Owned by the Flinders Foundation and co-located within the precinct shared by Flinders Medical Centre and Flinders University, the FCIC has been home to significant research discoveries since it opened a decade ago.

This includes a bowel cancer screening test that won a prestigious Eureka Prize in 2017, and a breakthrough on the link between red meat and cancer that was pivotal in the World Health Organisation’s 2015 classification of red meat as probably carcinogenic to humans.

Michael’s world-leading work on microRNA molecules, started before the FCIC opened, was able to expand into new diagnostic tests and research to understand how different diets protect or predispose people to bowel cancer, once researchers were united under the one roof.

Other big breakthroughs include Emeritus Professor Pam Sykes’ work with radiation and her prostate cancer collaboration with Dr Ganessan Kichenadasse, and a “watch and wait” clinical trial to determine rectal cancer recurrence that predicts whether surgery is actually needed post-treatment.

There’s also been a series of behavioural science-based studies, including work with the National Bowel Cancer Screening Program that has led to an increase in uptake, educating new migrants to be cancer aware, and various skin cancer campaign initiatives.

Professor Chris Karapetis has also advanced his high-impact precision medicine research that predicts the likelihood of successful treatment, providing patients don’t have a common bowel cancer mutation.

“There’s a ridiculously expensive family of drugs, such as Cetuximab, which are used to treat bowel cancer, but Chris showed that if you have a particular mutation you’ll put the patient through an unnecessary therapy and charge the health system for something that's not going to work.

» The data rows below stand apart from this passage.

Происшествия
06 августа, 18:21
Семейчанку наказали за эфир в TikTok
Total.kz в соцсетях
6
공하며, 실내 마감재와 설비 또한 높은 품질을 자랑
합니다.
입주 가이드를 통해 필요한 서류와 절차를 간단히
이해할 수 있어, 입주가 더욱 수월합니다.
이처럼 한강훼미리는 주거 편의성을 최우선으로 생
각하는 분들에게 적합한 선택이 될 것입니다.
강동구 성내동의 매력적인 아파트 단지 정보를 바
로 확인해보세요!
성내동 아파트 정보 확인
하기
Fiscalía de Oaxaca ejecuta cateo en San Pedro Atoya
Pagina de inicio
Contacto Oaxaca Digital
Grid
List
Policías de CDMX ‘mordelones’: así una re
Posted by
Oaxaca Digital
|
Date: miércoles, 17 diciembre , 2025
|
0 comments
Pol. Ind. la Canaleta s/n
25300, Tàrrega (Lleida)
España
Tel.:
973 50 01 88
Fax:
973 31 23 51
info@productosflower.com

“That was one of the earliest examples of what's called precision medicine, where you can tailor a therapy to peoples’ gene activity. That finding has probably saved the Australian health system well over $100 million in the last decade.”

Other studies currently underway include blood tests during treatment to gauge how patients metabolise the drug, thereby eliminating the one-size-fits-all approach to chemotherapy, and a growing body of research on brain cancer using the Flinders-run SA Neurological Tumour Bank.

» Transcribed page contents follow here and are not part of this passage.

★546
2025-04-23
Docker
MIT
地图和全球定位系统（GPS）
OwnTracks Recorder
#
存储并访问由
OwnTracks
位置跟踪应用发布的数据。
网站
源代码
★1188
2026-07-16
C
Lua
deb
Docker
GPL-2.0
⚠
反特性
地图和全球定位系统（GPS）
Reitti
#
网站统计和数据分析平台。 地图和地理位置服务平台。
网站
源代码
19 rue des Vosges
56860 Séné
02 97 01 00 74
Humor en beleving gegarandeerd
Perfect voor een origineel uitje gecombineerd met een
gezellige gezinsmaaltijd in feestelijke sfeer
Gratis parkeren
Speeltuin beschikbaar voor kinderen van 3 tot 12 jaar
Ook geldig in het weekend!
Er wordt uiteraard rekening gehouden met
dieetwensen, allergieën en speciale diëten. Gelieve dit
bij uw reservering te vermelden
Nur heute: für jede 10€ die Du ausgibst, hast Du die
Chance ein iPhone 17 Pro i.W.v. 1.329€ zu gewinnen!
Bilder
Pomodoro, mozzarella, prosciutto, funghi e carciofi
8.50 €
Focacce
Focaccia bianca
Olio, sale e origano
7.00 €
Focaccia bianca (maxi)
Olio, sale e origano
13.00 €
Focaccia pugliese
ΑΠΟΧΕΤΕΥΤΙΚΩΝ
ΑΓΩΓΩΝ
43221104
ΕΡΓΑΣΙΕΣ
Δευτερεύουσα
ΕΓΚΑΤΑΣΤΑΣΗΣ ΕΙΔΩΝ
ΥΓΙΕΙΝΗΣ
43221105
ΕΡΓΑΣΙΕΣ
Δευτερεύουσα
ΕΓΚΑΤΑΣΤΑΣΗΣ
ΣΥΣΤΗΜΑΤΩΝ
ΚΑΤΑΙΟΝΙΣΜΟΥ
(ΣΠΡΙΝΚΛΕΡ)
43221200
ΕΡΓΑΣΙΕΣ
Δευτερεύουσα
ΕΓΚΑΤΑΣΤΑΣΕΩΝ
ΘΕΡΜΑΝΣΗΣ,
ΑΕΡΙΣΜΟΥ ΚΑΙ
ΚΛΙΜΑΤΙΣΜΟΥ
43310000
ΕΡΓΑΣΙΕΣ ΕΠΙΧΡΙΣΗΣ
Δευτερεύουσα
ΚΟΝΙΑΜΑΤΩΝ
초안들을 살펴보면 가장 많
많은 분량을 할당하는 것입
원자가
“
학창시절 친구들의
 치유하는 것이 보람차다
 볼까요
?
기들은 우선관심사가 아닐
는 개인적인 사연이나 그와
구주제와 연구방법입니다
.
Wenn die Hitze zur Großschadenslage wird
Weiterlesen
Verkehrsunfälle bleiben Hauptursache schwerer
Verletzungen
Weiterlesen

There’s also the FCIC’s unique survivorship focus, which has translated research on cancer survivors’ unmet needs into tangible outcomes – this is also the inspiration for the new ground-floor Wellness Centre inside the four-storey glass atrium.

Last but not least, there’s the breadth of research currently undertaken – from Professor Janni Petersen’s Nature Metabolism-published research that uses yeast as a model to understand how cells work – to Associate Professor Luke Selth’s more clinically-oriented prostate cancer epigenetics.

“Our work here is really diverse, and that's what's great about what we do,” Michael says.

“We have medics doing their thing with the patients, we have the lab rats like myself, we have public health experts, data collectors and health economists bringing everything together.

“We can’t do it all in isolation, and that’s what the integrated strength of our Centre is all about.”

The future of cancer research

Whilst the Centre’s initial concept was to investigate solid tumours of the breast, prostate, gut, ovary, lung and liver, Michael says the scope these days is far broader, and will continue to grow.

“We’ve always had strong research groups in blood cancers at Flinders, and we’ve recently recruited some fantastic researchers for multiple myeloma but there are also other diseases that we want to start tackling, including pancreatic cancers.

“We’ve got to go where the successes haven't been so great and tackle the hard questions, the hard challenges. And I think we're in a good position to do that.”